● PROMPT
Copy every item below word for word, leaving the pictures out of your answer.

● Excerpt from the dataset
--
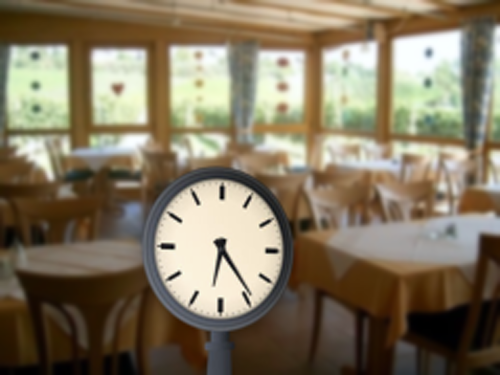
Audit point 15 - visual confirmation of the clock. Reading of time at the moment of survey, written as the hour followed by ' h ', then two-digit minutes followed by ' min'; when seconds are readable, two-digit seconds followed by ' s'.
6 h 24 min
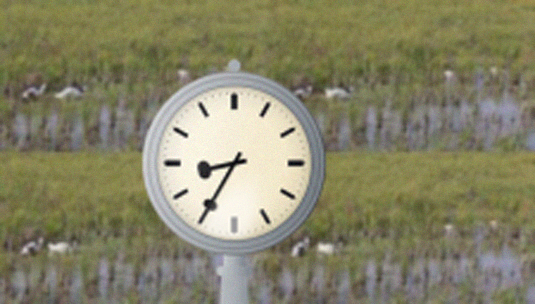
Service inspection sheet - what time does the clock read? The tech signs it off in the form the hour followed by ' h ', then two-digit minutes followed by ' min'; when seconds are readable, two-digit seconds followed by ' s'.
8 h 35 min
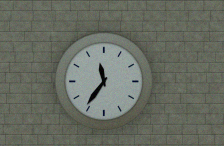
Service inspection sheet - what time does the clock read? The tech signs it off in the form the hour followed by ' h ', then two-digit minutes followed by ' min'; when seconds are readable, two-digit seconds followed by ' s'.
11 h 36 min
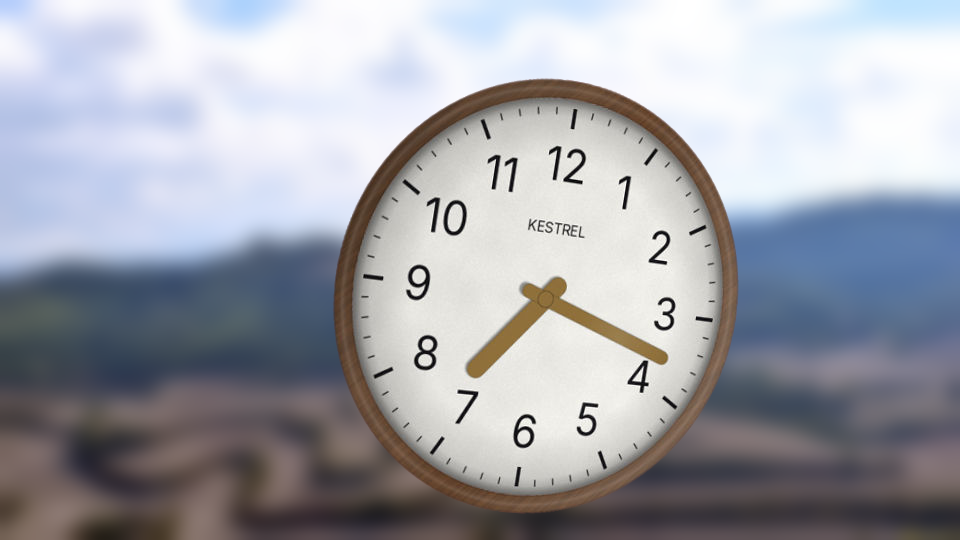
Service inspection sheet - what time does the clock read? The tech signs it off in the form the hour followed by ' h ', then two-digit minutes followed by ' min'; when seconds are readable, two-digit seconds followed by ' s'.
7 h 18 min
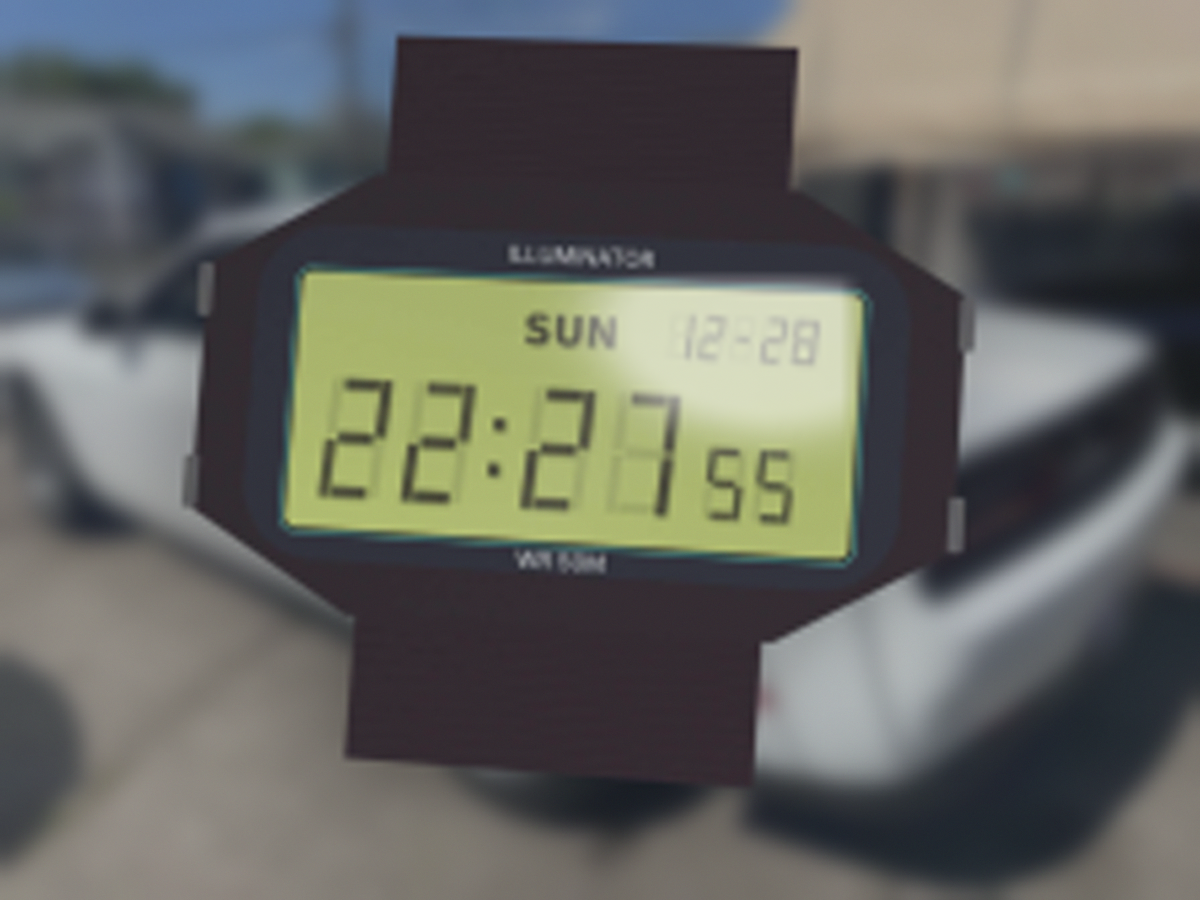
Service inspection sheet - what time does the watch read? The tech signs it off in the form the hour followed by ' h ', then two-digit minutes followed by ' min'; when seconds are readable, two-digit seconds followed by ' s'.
22 h 27 min 55 s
--
● SOLUTION TO THIS TASK
Audit point 15 - visual confirmation of the clock. Reading of time at the moment of survey, written as the hour followed by ' h ', then two-digit minutes followed by ' min'; when seconds are readable, two-digit seconds followed by ' s'.
6 h 24 min
Service inspection sheet - what time does the clock read? The tech signs it off in the form the hour followed by ' h ', then two-digit minutes followed by ' min'; when seconds are readable, two-digit seconds followed by ' s'.
8 h 35 min
Service inspection sheet - what time does the clock read? The tech signs it off in the form the hour followed by ' h ', then two-digit minutes followed by ' min'; when seconds are readable, two-digit seconds followed by ' s'.
11 h 36 min
Service inspection sheet - what time does the clock read? The tech signs it off in the form the hour followed by ' h ', then two-digit minutes followed by ' min'; when seconds are readable, two-digit seconds followed by ' s'.
7 h 18 min
Service inspection sheet - what time does the watch read? The tech signs it off in the form the hour followed by ' h ', then two-digit minutes followed by ' min'; when seconds are readable, two-digit seconds followed by ' s'.
22 h 27 min 55 s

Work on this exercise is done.